**TASK STATEMENT:**
Scan the entries below and return each line that contains "диапазон".

**DATASET RECORDS:**
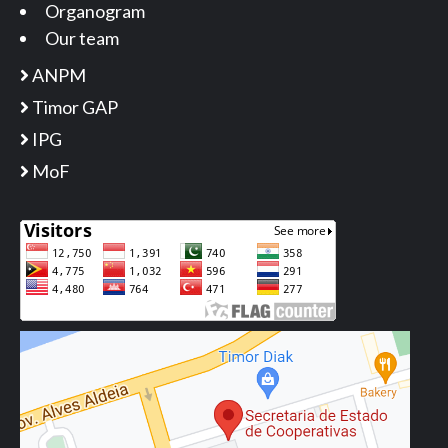
Organogram
Our team
ANPM
Timor GAP
IPG
MoF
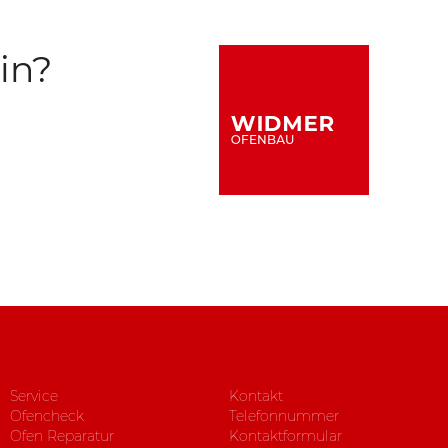
in?
Service
Kontakt
Ofencheck
Telefonnummer
Ofen Reparatur
Kontaktformular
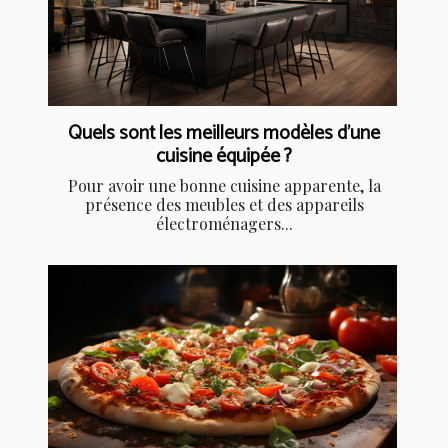
Quels sont les meilleurs modèles d’une
cuisine équipée ?
Pour avoir une bonne cuisine apparente, la
présence des meubles et des appareils
électroménagers...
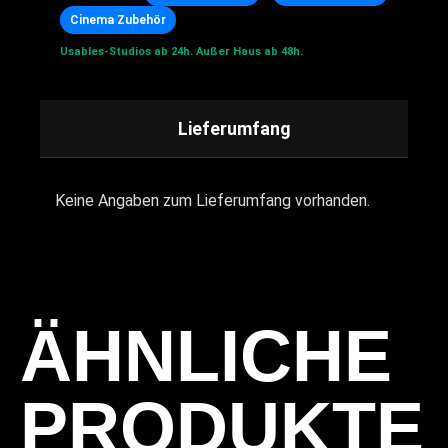
Cinema Zubehör
Usables-Studios ab 24h.
Außer Haus ab 48h.
Lieferumfang
Keine Angaben zum Lieferumfang vorhanden.
ÄHNLICHE
PRODUKTE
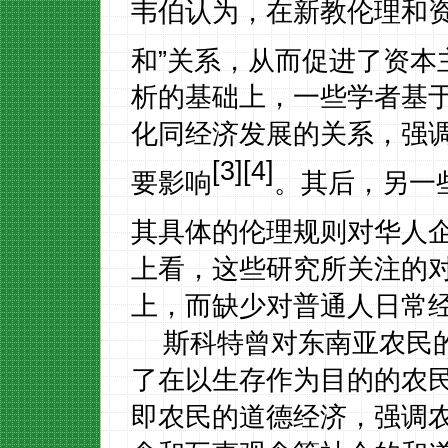
韦伯认为，在新教伦理和资
和”关系，从而促进了资本
析的基础上，一些学者基
化同经济发展的关系，强
[3][4]
要影响
。其后，另一
其具体的伦理规则对华人
上看，这些研究所关注的
上，而缺少对普通人日常
斯科特曾对东南亚农民
了在以生存作为目的的农
即农民的道德经济，强调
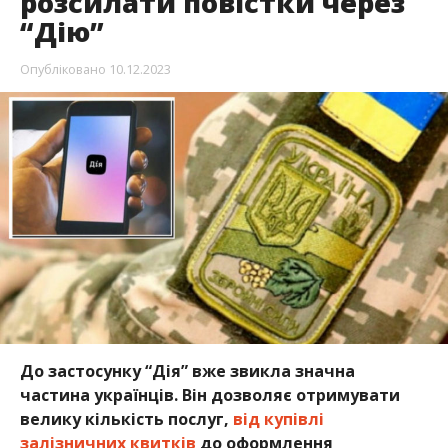
розсилати повістки через
“Дію”
Опубліковано
10.12.2023
До застосунку “Дія” вже звикла значна
частина українців. Він дозволяє отримувати
велику кількість послуг,
від купівлі
залізничних квитків
до оформлення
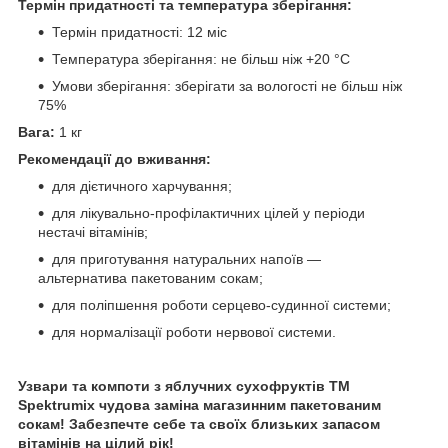
Термін придатності та температура зберігання:
Термін придатності: 12 міс
Температура зберігання: не більш ніж +20 °C
Умови зберігання: зберігати за вологості не більш ніж
75%
Вага:
1 кг
Рекомендації до вживання:
для дієтичного харчування;
для лікувально-профілактичних цілей у періоди
нестачі вітамінів;
для приготування натуральних напоїв —
альтернатива пакетованим сокам;
для поліпшення роботи серцево-судинної системи;
для нормалізації роботи нервової системи.
Узвари та компоти з яблучних сухофруктів ТМ
Spektrumix чудова заміна магазинним пакетованим
сокам! Забезпечте себе та своїх близьких запасом
вітамінів на цілий рік!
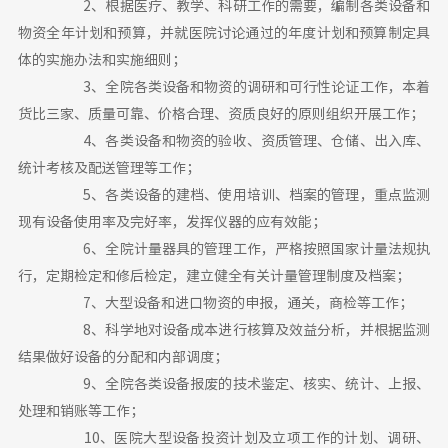
2、根据医疗、教学、科研工作的需要，编制各类设备和
物资全年计划和预算，并就医院讨论通过的年度计划和预算制定具
体的实施办法和实施细则；
3、全院各类设备和物资的调研和可行性论证工作，本着
货比三家、质量可靠、价格合理、资质良好的原则组织开展工作；
4、各类设备和物资的验收、资质管理、仓储、出入库、
统计考核及配送管理等工作；
5、各类设备的建档、使用培训、档案的管理，重点监测
现有设备使用率及完好率，发挥仪器的应有效能；
6、全院计量器具的管理工作，严格按照国家计量法规执
行，定期检定和修后检定，建立健全有关计量管理制度及档案；
7、大型设备和进口物资的申报，通关，商检等工作；
8、科学地对设备成本进行核算及效益分析，并根据监测
结果做好设备的分配和内部调度；
9、全院各类设备报废的技术鉴定、核实、统计、上报、
处理和销账等工作；
10、医院大型设备投资计划及立项工作的计划、调研、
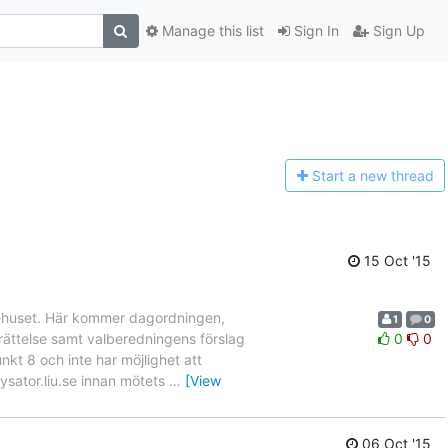
Manage this list
Sign In
Sign Up
Start a n
ew thread
15 Oct '15
 B-huset. Här kommer dagordningen,
1
0
ättelse samt valberedningens förslag
0
0
nkt 8 och inte har möjlighet att
lysator.liu.se innan mötets
…
[View
06 Oct '15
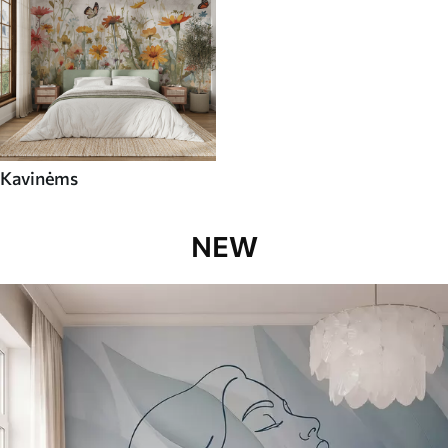
Kavinėms
NEW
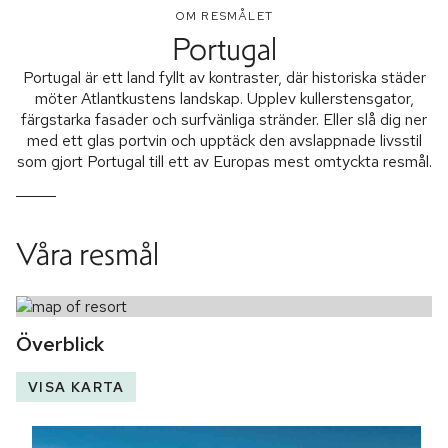
OM RESMÅLET
Portugal
Portugal är ett land fyllt av kontraster, där historiska städer
möter Atlantkustens landskap. Upplev kullerstensgator,
färgstarka fasader och surfvänliga stränder. Eller slå dig ner
med ett glas portvin och upptäck den avslappnade livsstil
som gjort Portugal till ett av Europas mest omtyckta resmål.
Våra resmål
Överblick
VISA KARTA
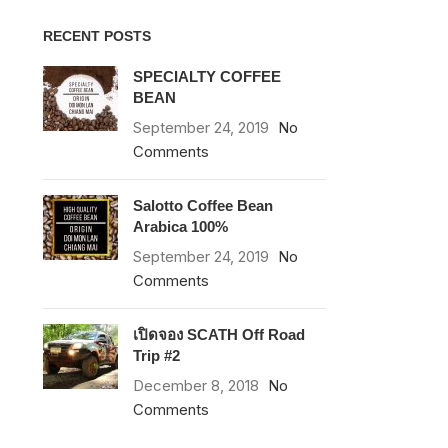
RECENT POSTS
SPECIALTY COFFEE
BEAN
September 24, 2019
No
Comments
Salotto Coffee Bean
Arabica 100%
September 24, 2019
No
Comments
เปิดจอง SCATH Off Road
Trip #2
December 8, 2018
No
Comments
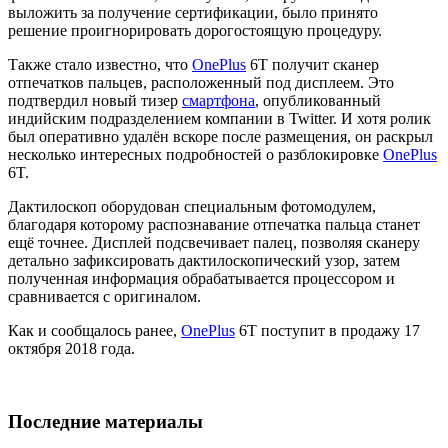
выложить за получение сертификации, было принято
решение проигнорировать дорогостоящую процедуру.
Также стало известно, что
OnePlus
6T получит сканер
отпечатков пальцев, расположенный под дисплеем. Это
подтвердил новый тизер
смартфона
, опубликованный
индийским подразделением компании в Twitter. И хотя ролик
был оперативно удалён вскоре после размещения, он раскрыл
несколько интересных подробностей о разблокировке
OnePlus
6T.
Дактилоскоп оборудован специальным фотомодулем,
благодаря которому распознавание отпечатка пальца станет
ещё точнее. Дисплей подсвечивает палец, позволяя сканеру
детально зафиксировать дактилоскопический узор, затем
полученная информация обрабатывается процессором и
сравнивается с оригиналом.
Как и сообщалось ранее,
OnePlus
6T поступит в продажу 17
октября 2018 года.
Последние материалы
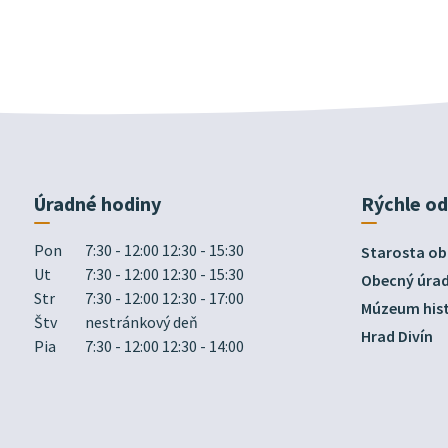
Úradné hodiny
Rýchle o
Pon
7:30 - 12:00 12:30 - 15:30
Starosta ob
Ut
7:30 - 12:00 12:30 - 15:30
Obecný úra
Str
7:30 - 12:00 12:30 - 17:00
Múzeum hist
Štv
nestránkový deň
Hrad Divín
Pia
7:30 - 12:00 12:30 - 14:00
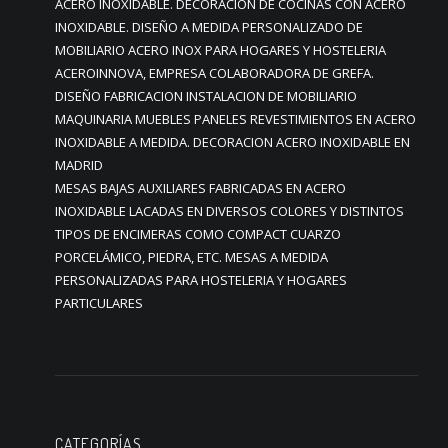
ACERO INOXIDABLE. DECORACIÓN DE COCINAS CON ACERO
INOXIDABLE. DISEÑO A MEDIDA PERSONALIZADO DE
MOBILIARIO ACERO INOX PARA HOGARES Y HOSTELERIA
ACEROINNOVA, EMPRESA COLABORADORA DE GREFA.
DISEÑO FABRICACION INSTALACION DE MOBILIARIO
MAQUINARIA MUEBLES PANELES REVESTIMIENTOS EN ACERO
INOXIDABLE A MEDIDA. DECORACION ACERO INOXIDABLE EN
MADRID
MESAS BAJAS AUXILIARES FABRICADAS EN ACERO
INOXIDABLE LACADAS EN DIVERSOS COLORES Y DISTINTOS
TIPOS DE ENCIMERAS COMO COMPACT CUARZO
PORCELÁMICO, PIEDRA, ETC. MESAS A MEDIDA
PERSONALIZADAS PARA HOSTELERIA Y HOGARES
PARTICULARES
CATEGORÍAS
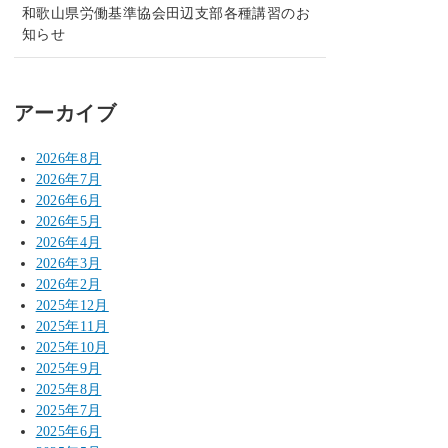
和歌山県労働基準協会田辺支部各種講習のお
知らせ
アーカイブ
2026年8月
2026年7月
2026年6月
2026年5月
2026年4月
2026年3月
2026年2月
2025年12月
2025年11月
2025年10月
2025年9月
2025年8月
2025年7月
2025年6月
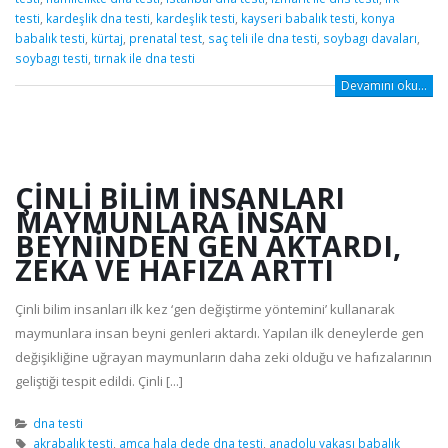
testi
,
kardeşlik dna testi
,
kardeşlik testi
,
kayseri babalık testi
,
konya
babalık testi
,
kürtaj
,
prenatal test
,
saç teli ile dna testi
,
soybagı davaları
,
soybagı testi
,
tırnak ile dna testi
Devamını oku...
ÇINLI BILIM INSANLARI
MAYMUNLARA INSAN
BEYNINDEN GEN AKTARDI,
ZEKA VE HAFIZA ARTTI
Çinli bilim insanları ilk kez ‘gen değiştirme yöntemini’ kullanarak
maymunlara insan beyni genleri aktardı. Yapılan ilk deneylerde gen
değişikliğine uğrayan maymunların daha zeki olduğu ve hafızalarının
geliştiği tespit edildi. Çinli [...]
dna testi
akrabalık testi
,
amca hala dede dna testi
,
anadolu yakası babalık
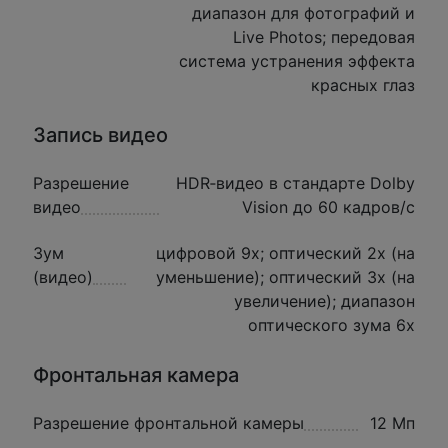
диапазон для фотографий и
Live Photos; передовая
система устранения эффекта
красных глаз
Запись видео
Разрешение
HDR‑видео в стандарте Dolby
видео
Vision до 60 кадров/ с
Зум
цифровой 9х; оптический 2x (на
(видео)
уменьшение); оптический 3x (на
увеличение); диапазон
оптического зума 6x
Фронтальная камера
Разрешение фронтальной камеры
12 Мп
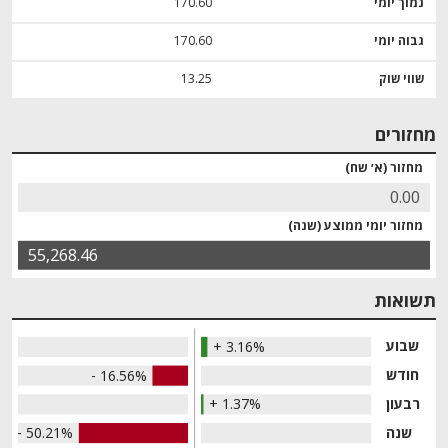
נמוך יומי
170.60
גבוה יומי
170.60
שווי שוק
13.25
מחזורים
מחזור (א׳ שח)
0.00
מחזור יומי ממוצע (שנה)
55,268.46
תשואות
שבוע
+ 3.16%
חודש
- 16.56%
רבעון
+ 1.37%
שנה
- 50.21%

**EXERCISE SOLUTION:**
диапазон для фотографий и
увеличение); диапазон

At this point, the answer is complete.